Add bn_mul_small and bn_sqr_small.

As part of excising BIGNUM from EC scalars, we will need a "words"
version of BN_mod_mul_montgomery. That, in turn, requires BN_sqr and
BN_mul for cases where we don't have bn_mul_mont.

BN_sqr and BN_mul have a lot of logic in there, with the most complex
cases being not even remotely constant time. Fortunately, those only
apply to RSA-sized numbers, not EC-sized numbers. (With the exception, I
believe, of 32-bit P-521 which just barely exceeds the cutoff.) Imposing
a limit also makes it easier to stack-allocate temporaries (BN_CTX
serves a similar purpose in BIGNUM).

Extract bn_mul_small and bn_sqr_small and test them as part of
bn_tests.txt. Later changes will build on these.
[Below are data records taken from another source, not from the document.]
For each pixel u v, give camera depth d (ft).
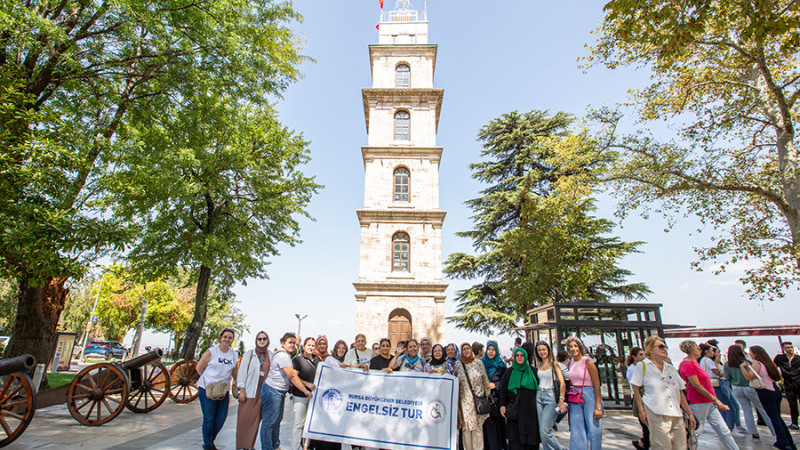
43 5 40.70
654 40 29.76
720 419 26.73
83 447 27.04
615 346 51.37
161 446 28.19
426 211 90.43
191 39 47.80
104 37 46.39
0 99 33.63
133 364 40.27
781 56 47.42
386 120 100.17
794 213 45.60
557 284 76.89
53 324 49.06
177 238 70.28
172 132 55.16
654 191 56.18
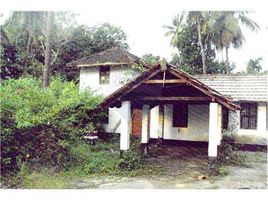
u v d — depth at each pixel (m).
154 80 12.84
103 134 20.92
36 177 10.89
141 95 13.62
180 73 12.56
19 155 11.37
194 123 20.05
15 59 25.80
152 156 16.27
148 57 28.30
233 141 19.56
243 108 19.94
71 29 26.98
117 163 12.98
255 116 19.69
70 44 27.25
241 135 19.69
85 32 27.67
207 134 19.77
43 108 12.70
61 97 14.48
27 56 26.03
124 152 13.43
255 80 21.00
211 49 30.53
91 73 23.00
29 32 25.86
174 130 20.36
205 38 30.11
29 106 12.20
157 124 20.30
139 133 21.66
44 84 20.53
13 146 11.38
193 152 17.94
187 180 11.86
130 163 13.01
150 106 16.36
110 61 21.81
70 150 13.06
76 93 16.45
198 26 29.55
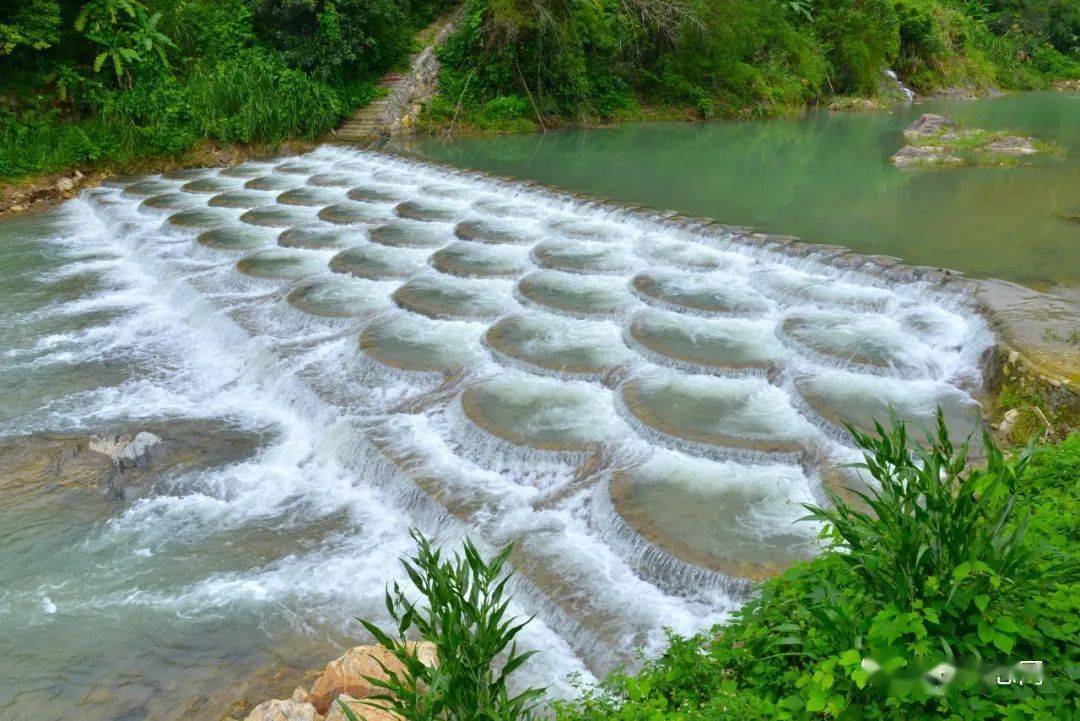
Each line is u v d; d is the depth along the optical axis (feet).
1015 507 16.51
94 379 36.27
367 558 24.98
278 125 79.15
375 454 28.37
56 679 20.42
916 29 136.46
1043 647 11.91
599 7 95.55
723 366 31.81
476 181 62.95
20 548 25.40
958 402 28.86
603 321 37.42
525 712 13.01
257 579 24.11
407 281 42.65
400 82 89.76
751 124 102.58
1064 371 26.66
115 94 74.02
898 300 36.58
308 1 81.05
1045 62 169.68
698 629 20.30
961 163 70.54
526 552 23.09
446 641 12.08
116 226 56.80
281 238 50.42
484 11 90.48
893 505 12.72
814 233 46.98
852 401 28.91
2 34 67.41
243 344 37.83
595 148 82.23
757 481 25.75
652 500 24.63
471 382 32.42
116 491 28.17
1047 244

If we end up reusing these functions for RSA in the future (though that
would require tending to the egregiously non-constant-time code in the
no-asm build), we probably want to extract a version where there is an
explicit tmp parameter as in bn_sqr_normal rather than the stack bits.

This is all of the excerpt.